My brain started whirring. Shit. I didn’t practice for this question!. Out loud, I said, “Ummm, I’m actually not at a parish right now. I’m recently back in the area and I’m freelancing.”
The response was immediate. “Great! Where’s your business card?”
I was stunned. This dude had to be kidding. Why couldn’t he just leave me in the cave to hide? And then I broke down and I said what was true. “I’m unemployed. I was in a horrible youth ministry job and I’ve been left scared. I’ve moved home and I’ve been speaking at events and helping an old man die. I don’t know what I’m doing. I don’t even know if I’m supposed to be here.”
And he didn’t say, “Huh, that sucks, I’m doing all of these great things.” He didn’t walk away awkwardly and pretend the conversation didn’t happen. Instead, he looked me right in the eyes, gripped my arm, and said, “I’m so sorry. It’s ok. It doesn’t always have to be horrible. I’m so glad you came.” And then, he stayed. He called people around and asked me to tell my best story. He sat at my table and laughed at my jokes and applauded my ideas. I relaxed and leaned in. I took a risk and got personal.
When the event was over, that creative said something to me that stuck to my ribs like oatmeal on a cold morning:
“You have something really special about you, and you need to know that it’s going to be ok. You need to know that you have something to offer. Please don’t give up yet. I can’t wait to see where you use your gifts.”
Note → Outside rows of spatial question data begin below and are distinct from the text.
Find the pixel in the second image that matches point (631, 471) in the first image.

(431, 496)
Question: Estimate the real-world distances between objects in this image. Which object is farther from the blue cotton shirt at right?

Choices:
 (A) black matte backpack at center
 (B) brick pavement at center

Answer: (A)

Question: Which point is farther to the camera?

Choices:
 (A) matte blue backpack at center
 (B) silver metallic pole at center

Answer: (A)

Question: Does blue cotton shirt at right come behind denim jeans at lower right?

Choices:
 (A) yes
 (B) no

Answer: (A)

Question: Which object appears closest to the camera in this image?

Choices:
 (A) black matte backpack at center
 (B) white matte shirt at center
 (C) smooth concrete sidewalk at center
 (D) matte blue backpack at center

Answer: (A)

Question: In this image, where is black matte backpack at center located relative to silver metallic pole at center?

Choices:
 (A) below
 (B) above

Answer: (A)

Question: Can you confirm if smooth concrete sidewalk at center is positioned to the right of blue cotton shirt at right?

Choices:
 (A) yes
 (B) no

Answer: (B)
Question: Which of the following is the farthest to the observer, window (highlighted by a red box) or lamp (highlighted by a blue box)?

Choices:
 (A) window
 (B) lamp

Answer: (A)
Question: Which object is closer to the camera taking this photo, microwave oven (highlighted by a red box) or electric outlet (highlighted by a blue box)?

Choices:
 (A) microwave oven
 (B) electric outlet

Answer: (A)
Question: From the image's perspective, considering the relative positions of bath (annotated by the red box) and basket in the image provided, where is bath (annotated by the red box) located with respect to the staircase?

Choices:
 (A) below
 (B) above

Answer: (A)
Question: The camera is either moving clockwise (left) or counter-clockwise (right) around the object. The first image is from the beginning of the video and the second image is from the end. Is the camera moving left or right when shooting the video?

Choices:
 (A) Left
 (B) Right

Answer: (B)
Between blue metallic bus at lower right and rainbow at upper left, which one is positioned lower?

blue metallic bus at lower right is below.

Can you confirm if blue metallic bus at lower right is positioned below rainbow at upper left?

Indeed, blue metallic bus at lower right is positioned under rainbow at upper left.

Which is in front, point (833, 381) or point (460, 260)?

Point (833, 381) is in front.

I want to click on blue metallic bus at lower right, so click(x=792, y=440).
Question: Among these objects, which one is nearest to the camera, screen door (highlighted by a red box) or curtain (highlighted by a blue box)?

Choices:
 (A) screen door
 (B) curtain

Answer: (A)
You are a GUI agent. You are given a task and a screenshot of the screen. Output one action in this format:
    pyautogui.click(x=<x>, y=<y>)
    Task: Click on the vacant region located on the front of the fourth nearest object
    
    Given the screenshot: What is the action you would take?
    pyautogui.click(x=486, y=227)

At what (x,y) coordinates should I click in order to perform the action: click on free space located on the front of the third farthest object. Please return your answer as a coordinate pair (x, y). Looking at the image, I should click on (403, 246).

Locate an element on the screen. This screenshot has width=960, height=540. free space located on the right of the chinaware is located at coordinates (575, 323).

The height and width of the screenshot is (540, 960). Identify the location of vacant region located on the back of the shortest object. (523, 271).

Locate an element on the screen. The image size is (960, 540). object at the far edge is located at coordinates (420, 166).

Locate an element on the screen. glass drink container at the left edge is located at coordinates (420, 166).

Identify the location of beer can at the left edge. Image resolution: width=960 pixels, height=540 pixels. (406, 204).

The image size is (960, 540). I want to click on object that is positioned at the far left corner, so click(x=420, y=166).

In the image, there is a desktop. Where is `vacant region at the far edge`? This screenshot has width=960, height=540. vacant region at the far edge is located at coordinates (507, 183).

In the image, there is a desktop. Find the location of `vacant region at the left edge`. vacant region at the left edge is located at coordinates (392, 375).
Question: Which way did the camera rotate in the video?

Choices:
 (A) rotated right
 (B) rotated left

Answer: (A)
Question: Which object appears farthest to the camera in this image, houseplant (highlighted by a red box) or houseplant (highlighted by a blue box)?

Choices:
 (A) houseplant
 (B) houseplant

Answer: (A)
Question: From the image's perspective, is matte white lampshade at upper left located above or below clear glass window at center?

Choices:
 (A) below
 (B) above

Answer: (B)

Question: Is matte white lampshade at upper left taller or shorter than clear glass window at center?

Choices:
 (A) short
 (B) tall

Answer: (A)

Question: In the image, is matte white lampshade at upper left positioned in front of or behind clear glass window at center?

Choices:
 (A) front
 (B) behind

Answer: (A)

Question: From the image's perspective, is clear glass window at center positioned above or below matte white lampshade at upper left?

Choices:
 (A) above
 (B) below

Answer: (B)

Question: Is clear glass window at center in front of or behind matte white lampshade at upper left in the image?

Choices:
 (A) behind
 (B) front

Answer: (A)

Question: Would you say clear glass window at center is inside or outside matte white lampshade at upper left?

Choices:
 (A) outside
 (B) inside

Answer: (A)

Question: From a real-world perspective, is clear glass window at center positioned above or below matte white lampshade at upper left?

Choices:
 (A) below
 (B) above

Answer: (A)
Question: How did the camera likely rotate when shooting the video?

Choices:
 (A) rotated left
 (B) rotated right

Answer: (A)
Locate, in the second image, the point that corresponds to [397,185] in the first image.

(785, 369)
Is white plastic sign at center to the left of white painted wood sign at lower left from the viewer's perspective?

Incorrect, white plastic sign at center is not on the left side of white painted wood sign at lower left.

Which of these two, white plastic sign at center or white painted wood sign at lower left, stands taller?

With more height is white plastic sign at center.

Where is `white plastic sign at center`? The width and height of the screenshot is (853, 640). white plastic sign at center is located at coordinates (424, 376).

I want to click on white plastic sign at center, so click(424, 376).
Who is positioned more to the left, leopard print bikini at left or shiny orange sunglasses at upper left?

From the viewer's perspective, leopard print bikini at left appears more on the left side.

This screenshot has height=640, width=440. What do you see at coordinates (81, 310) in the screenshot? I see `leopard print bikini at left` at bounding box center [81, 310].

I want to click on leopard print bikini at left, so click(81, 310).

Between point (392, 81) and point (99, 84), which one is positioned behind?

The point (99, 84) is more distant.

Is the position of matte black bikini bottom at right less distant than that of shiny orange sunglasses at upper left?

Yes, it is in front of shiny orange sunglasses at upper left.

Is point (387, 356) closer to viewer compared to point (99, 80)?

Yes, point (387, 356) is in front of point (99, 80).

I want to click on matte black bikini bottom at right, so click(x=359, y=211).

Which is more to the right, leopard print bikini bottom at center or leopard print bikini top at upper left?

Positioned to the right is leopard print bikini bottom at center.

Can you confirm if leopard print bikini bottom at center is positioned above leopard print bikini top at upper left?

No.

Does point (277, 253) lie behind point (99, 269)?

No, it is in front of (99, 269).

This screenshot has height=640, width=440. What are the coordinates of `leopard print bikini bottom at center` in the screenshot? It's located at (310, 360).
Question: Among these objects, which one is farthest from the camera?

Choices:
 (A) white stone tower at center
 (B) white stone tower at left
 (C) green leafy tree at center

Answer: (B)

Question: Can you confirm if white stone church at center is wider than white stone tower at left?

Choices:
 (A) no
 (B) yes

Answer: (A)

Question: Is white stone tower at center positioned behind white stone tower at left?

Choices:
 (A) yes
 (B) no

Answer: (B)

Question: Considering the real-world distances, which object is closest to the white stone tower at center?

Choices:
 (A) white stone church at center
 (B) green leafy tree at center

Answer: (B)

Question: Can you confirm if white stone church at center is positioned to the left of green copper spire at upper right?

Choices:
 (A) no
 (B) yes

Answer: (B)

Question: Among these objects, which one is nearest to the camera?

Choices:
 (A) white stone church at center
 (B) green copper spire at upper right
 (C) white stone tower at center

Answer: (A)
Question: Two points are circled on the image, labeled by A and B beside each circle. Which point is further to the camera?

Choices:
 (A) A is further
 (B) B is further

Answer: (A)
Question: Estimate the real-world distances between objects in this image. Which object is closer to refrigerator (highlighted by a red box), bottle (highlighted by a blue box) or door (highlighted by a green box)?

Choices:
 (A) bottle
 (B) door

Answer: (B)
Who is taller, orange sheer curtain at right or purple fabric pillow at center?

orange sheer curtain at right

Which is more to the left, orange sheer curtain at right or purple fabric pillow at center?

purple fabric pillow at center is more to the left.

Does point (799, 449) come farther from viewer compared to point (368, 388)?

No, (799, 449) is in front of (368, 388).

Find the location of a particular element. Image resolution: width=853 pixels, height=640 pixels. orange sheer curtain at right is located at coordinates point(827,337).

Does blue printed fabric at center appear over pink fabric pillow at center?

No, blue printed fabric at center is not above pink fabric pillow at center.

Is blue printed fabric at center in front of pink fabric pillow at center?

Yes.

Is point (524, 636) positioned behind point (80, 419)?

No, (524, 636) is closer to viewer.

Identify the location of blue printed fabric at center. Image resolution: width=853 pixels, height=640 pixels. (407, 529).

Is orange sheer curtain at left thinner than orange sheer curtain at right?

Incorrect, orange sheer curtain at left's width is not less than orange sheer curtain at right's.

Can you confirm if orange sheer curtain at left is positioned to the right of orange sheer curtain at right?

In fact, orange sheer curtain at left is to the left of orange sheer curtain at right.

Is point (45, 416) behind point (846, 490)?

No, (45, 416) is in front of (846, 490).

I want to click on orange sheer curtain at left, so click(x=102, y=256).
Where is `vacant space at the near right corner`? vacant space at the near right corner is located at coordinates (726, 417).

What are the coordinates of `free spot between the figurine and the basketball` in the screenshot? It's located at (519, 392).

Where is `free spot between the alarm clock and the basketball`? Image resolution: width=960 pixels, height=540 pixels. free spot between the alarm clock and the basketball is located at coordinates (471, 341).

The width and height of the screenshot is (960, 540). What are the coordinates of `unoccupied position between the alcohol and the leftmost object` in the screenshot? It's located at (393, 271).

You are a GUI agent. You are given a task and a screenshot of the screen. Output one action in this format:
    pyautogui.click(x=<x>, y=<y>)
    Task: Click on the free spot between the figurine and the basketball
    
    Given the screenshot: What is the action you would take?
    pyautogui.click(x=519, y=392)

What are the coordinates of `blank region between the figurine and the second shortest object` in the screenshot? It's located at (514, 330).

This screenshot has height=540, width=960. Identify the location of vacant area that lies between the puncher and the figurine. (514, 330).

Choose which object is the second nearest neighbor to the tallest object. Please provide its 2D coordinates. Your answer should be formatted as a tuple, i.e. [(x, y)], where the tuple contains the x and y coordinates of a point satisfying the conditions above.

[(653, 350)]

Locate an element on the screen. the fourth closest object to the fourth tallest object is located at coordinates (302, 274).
That little conversation sparked something new in me. I admitted to myself for the first time what I really wanted, and it wasn’t the life of a lurker. I wanted to be part of the community. Maybe I didn’t have to become impressive first. Maybe I didn’t need to succeed to belong. Maybe it wouldn’t take becoming a prolific painter, or a master videographer, or a marketing whiz. What if all I had to do was show up? It looked like a start, so I began taking small steps — I decided to actually join the community and take part in the discussion. I decided it was ok if people didn’t agree with everything I said. I started telling other people that there was a creative home for them in the Church.
A year later, in February, I looked at my life. I was working full-time in the creative field. I was creating some of the richest and most fulfilling friendships of my life. To this day, I am learning new skills, uncovering new ideas that I didn’t know I had — and I am learning to hope again. Every day I am genuinely empowered and inspired to live life alongside the men and women of Catholic Creatives.
I want to share this story because I believe in my depths that if we keep the community safe behind our computer screens, then we will never live to see a New Renaissance.
Catholic Creatives believes this too, and is launching its most important initiative this year, CC Events. We know that connection takes ideas and makes them reality. This connection happens best in person. These events will be a stepping stone for the nameless, faceless profiles to become actual, flesh-and-bone people with whom we can tell our best stories and admit when we don’t have it all together.
If you’re sitting alone in your room today after years of lurking, I want to say this: I see you and you’re important. You don’t have to qualify to be a part of this community. I certainly didn’t have much to show for the name “creative,” but I’ve learned since that creativity is a process, not a title. You’re welcome as you are — becoming creative (and, let’s be honest, becoming Catholic), just as I still am.
If you’ve been coming to events for years, and you feel like you’ve been fed by the community, I want to invite you to begin to look for the shadows, look for where people might be hiding and invite them deeper.
If you’re waiting for an invitation to lead, this is it. This is the opportunity to take an online community into reality. If you aren't ready for a regional, just put on a dinner and invite some creative friends around your table for meaningful conversation. If that is too small for you, do a meetup. When we are willing to stop posturing and protecting ourselves, we are free to invite and empower, and in that connection, community is born. I know that I’ve seen it firsthand, and I’m thrilled to watch as more and more of us step into the family, realizing we’ve belonged from the start.